General Discussion
In reply to the discussion: Is there a way for states to bring a criminal prosecution against Trump, if the Republicans won't? [View all]LanternWaste
(37,748 posts)In '74, the USSC agreed to decide a question raised by the White House of whether a sitting President could be criminally prosecuted. The Watergate grand jury had named Nixon as an unindicted co-conspirator, an action his lawyers said was a constitutional ''nullity,'' beyond the grand jury's authority. The issue was fully briefed and argued, but was never decided (Chief Justice Burger said it was not necessary to address that particular question in order to resolve the executive privilege issue).

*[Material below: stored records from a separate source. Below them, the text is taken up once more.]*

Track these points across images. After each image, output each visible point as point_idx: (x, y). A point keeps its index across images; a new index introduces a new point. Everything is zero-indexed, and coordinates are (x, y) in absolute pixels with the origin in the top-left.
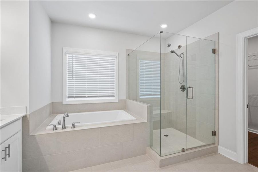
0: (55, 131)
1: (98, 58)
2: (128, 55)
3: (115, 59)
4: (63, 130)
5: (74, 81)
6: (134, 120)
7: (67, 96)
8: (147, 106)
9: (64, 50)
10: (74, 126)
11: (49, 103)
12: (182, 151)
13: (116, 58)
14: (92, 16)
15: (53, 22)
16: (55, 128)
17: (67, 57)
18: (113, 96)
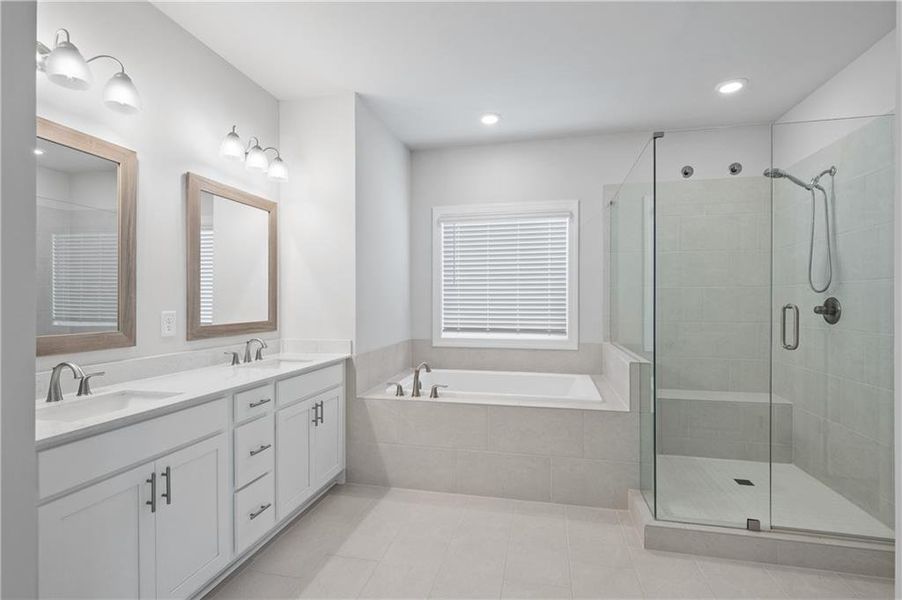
0: (399, 398)
1: (516, 225)
2: (611, 203)
3: (567, 220)
4: (415, 398)
5: (458, 288)
6: (594, 402)
7: (443, 325)
8: (631, 364)
9: (438, 212)
10: (435, 394)
11: (407, 339)
12: (748, 528)
13: (571, 216)
14: (490, 120)
15: (414, 153)
16: (400, 392)
17: (443, 230)
18: (562, 332)
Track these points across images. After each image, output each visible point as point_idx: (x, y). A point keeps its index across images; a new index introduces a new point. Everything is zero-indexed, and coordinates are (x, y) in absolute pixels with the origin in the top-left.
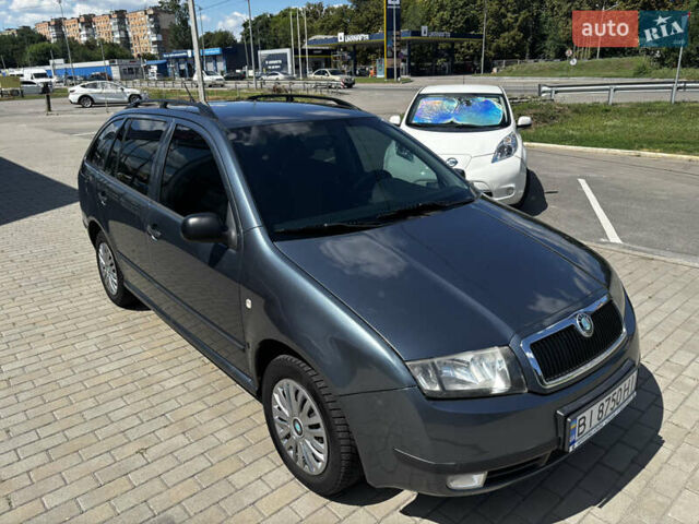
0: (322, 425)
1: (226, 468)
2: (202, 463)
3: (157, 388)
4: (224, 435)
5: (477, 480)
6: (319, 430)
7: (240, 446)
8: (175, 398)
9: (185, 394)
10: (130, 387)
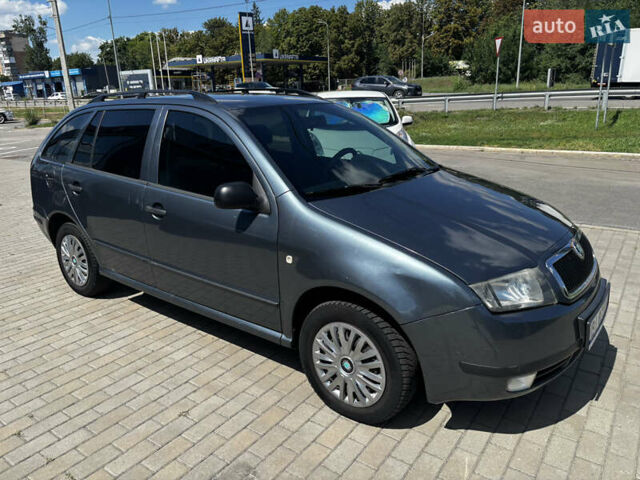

The lawyer for the prosecution argued the relevant sentence in Article I (the one our own handful of armchair "experts" consistently alleges rules out any prosecution-- you know the little fellas: they interpret any disagreement with their premise as ignorance of the constitution-- an irony of gold standard) was simply the framers' way of insuring that an impeached official could not raise a double-jeopardy objection to a subsequent prosecution. He said the sentence applied to all officials who are subject to impeachment, not just the President, and so should not be interpreted as making impeachment the exclusive avenue for bringing criminal charges against a sitting President.
And bear in mnd, both VP Burr and VP Agnew and were indicted while sitting vice presidents.